Prescription Drug Manufacturer Liability For Generics – Are Changes on the Horizon?


By Yvonne Flaherty

According to IMS Institute for Healthcare Informatics, Americans now spend $370 billion for prescription drugs each year. The vast majority of these prescriptions, over 80 percent according to a recent IMS report, are for generic drugs. As many popular brand name drugs go off-patent in the upcoming years, and as consumers and health plans shift toward the lower cost drugs, this number is unlikely to significantly decrease any time soon. While the increased availability, and use, of generic drugs provides benefit to some (including financial benefit to certain consumers, insurers and manufacturers of the generic drugs), it does not come without risk.

According to Donald W. Light in “New Prescription Drugs: A Major Health Risk With Few Offsetting Advantages,” unfortunately, over 2.74 million people suffer serious adverse events from properly prescribed drugs each year. However, generic manufacturers (unlike the manufacturers of the brand name drugs) are not allowed to independently update their labels (often known as the package insert) to warn of newly discovered side effects. Specifically, federal law does not allow the makers of generics to change the safety warnings on their labels in response to new information until the maker of the branded equivalent has done so and the change has received approval from the Food and Drug Administration. See 21 CFR 314.150(b)(10)).

These regulations have been the subject of much debate, and frustration, for consumers injured by these drugs. Indeed, two recent United States Supreme Court cases have considered the issue of whether consumers have any legal recourse for a manufacturer’s failure to warn of known adverse events. In Wyeth v. Levine, the court held that federal law does not preempt state law failure-to-warn claims based on a brand name drug’s labeling. The court reaffirmed that it was “a central premise of federal drug regulation that the manufacturer bears responsibility for the content of its label at all times.” Wyeth v. Levine, 555 U.S. 555 (2009). However, two years later, in Pliva v. Mensing, the court held federal law does preempt state law failure-to-warn claims which assert that a generic drug’s labeling did not contain an adequate warning.

As a result of the decisions in Wyeth v. Levine and Pliva v. Mensing, an individual’s ability to bring a product liability action for failure to warn generally turns on whether the individual took the brand name or generic version of the drug. In short, if the injury was caused by a generic version of the drug, there is little, if any, recourse for the injured consumer. In response, the FDA unveiled a new proposed rule in November 2013 which would require generic drug manufacturers to promptly update labeling to include new safety information using the changes being effected (CBE) process.
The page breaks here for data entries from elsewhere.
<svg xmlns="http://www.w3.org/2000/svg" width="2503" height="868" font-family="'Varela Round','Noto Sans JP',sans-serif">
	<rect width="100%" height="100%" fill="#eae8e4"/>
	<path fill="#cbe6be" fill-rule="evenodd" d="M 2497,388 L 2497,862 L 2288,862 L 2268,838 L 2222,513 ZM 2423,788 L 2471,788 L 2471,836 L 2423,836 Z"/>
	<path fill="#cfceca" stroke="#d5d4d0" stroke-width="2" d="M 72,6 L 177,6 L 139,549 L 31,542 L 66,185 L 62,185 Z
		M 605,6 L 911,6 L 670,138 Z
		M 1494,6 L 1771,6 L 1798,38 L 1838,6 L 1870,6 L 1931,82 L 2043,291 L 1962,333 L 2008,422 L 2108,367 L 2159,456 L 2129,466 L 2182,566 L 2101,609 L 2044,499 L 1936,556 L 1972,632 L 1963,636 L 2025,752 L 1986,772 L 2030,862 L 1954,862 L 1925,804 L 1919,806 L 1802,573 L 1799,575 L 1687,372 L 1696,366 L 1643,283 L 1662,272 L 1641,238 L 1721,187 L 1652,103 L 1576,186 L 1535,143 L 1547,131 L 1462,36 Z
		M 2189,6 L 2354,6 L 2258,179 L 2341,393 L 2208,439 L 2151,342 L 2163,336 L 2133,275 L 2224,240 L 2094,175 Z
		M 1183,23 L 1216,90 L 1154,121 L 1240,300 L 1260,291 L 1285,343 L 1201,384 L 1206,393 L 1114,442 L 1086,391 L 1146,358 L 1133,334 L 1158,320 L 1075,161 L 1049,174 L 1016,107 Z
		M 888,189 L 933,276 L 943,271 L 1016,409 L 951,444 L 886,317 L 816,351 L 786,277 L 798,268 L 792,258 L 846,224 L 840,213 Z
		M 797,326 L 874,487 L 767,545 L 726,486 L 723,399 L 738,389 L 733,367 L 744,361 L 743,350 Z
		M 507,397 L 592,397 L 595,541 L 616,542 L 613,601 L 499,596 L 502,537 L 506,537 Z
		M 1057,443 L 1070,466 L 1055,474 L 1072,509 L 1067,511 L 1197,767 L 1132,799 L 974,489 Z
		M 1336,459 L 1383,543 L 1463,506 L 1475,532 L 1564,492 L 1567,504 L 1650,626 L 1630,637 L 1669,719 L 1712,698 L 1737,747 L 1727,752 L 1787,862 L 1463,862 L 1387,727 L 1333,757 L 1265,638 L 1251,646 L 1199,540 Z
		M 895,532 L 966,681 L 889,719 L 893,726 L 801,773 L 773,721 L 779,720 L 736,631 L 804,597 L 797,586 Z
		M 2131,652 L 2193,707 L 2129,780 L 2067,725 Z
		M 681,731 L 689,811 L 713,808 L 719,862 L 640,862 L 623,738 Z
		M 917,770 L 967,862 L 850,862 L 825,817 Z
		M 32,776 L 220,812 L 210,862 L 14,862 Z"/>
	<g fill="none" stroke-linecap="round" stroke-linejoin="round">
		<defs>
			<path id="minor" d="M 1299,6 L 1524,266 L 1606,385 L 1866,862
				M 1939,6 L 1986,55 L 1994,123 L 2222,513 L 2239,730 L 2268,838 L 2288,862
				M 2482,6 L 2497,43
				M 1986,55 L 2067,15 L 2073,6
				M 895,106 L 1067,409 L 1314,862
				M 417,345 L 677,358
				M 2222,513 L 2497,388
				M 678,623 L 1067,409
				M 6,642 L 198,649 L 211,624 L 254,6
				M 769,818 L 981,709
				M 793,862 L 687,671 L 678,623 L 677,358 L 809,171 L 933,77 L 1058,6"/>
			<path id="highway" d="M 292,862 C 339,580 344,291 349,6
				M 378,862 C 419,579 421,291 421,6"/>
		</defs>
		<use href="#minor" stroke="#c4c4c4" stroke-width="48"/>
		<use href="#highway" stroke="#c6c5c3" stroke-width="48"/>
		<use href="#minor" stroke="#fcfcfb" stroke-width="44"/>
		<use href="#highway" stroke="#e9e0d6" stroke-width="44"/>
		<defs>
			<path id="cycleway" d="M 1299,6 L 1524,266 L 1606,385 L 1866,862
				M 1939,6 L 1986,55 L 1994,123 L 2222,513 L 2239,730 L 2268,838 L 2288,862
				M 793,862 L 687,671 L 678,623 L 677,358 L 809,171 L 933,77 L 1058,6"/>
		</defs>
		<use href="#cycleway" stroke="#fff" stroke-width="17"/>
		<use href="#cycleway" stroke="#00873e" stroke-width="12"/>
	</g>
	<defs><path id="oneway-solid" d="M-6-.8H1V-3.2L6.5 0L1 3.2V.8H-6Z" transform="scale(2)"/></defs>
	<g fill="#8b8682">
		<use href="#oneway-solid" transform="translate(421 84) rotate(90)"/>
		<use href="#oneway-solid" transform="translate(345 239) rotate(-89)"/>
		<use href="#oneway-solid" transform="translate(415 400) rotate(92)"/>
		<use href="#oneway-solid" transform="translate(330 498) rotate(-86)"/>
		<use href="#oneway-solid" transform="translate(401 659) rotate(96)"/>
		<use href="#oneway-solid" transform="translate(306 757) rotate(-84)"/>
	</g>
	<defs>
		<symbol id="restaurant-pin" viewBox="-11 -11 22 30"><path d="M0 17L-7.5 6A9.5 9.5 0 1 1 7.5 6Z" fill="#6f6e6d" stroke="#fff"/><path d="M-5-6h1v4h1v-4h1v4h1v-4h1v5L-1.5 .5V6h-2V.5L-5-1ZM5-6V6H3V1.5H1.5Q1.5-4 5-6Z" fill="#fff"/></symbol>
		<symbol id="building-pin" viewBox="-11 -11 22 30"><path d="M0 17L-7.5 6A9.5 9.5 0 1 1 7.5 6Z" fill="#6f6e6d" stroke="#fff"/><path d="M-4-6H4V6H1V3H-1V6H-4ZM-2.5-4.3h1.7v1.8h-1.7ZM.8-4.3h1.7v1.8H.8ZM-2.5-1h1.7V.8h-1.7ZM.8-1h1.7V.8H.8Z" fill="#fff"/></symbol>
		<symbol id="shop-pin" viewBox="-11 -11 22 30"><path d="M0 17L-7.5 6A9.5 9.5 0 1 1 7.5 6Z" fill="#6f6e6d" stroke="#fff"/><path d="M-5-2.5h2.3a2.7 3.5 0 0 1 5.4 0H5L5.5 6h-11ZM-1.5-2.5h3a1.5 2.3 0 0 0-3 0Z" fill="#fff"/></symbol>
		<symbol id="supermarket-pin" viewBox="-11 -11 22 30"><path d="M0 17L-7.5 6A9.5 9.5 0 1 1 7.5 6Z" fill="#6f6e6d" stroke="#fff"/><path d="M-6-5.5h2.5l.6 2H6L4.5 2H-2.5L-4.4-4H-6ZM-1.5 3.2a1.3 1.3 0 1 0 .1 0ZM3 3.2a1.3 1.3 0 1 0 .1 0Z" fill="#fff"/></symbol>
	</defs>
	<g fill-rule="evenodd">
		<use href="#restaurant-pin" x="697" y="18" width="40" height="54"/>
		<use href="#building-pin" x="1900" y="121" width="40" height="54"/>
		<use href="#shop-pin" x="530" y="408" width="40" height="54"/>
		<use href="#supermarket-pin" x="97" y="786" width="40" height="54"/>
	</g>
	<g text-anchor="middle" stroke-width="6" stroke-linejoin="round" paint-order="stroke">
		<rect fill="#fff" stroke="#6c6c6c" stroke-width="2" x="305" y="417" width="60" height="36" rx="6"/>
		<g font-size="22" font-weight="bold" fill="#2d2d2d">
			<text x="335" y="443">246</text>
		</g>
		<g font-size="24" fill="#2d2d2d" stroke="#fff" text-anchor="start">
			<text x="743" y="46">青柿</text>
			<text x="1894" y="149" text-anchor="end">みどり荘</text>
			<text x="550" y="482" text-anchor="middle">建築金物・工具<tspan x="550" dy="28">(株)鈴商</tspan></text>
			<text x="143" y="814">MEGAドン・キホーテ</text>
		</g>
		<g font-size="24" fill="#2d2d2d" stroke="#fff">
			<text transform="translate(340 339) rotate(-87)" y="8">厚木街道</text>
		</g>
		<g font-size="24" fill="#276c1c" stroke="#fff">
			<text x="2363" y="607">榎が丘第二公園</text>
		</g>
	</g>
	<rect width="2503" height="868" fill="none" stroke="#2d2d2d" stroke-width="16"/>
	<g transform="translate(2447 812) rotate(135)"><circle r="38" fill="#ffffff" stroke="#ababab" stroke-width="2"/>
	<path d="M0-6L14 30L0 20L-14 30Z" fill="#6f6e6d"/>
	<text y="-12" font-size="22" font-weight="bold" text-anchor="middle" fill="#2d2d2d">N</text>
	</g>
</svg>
See 78 FR 67985 (Nov. 13, 2013). This proposed change would promote timely communication of safety information to patients and physicians and afford consumers of generic prescription drugs with the same protections and rights of their brand name counterparts. However, the FDA’s proposed rule also faces opposition. The manufacturers of generic drugs oppose the rule, and have said it could open them up to billions of dollars in legal liabilities and increased pharmacovigilance monitoring costs. The industry has also called into question the legality of the proposed rule, saying the Hatch-Waxman Act of 1984 prohibits the agency from taking this action. See Supplemental Comments of the Generic Pharmaceutical Association regarding Docket FDA- 2013-N-0500: Supplemental Applications Proposing Labeling Changes for Approved Drugs and Biological Products, April 27, 2015.

The FDA sought comments from the public on the proposed rule, and the initial comment period closed March 13, 2014. However, in a federal register notice published Feb. 17, 2015, the FDA advised that it was reopening the comment period in response to the significant amount of interest in its proposal and the emergence of alternate proposals put forth by the generic pharmaceutical industry. See supplemental-applications-proposing-labeling-changes- for-approved-drugs-and-biological-products. The FDA also conducted a one-day public meeting in March 2015 and the renewed comment period closed April 27, 2015. Id. While no final decision has been made on the FDA’s proposed rule or the alternatives proposed by the generic pharmaceutical industry, it is clear that consumers, health care professionals and the industry believe a change is imminent. What that change will be, and the consequences of that change, remain to be seen.

Yvonne Flaherty is a partner at Lockridge Grindal Nauen P.L.L.P. and leads the firm’s drug and device department. She focuses her practice on the representation of injured parties in complex litigation against pharmaceutical and medical device manufacturers, as well as class actions involving product defect claims.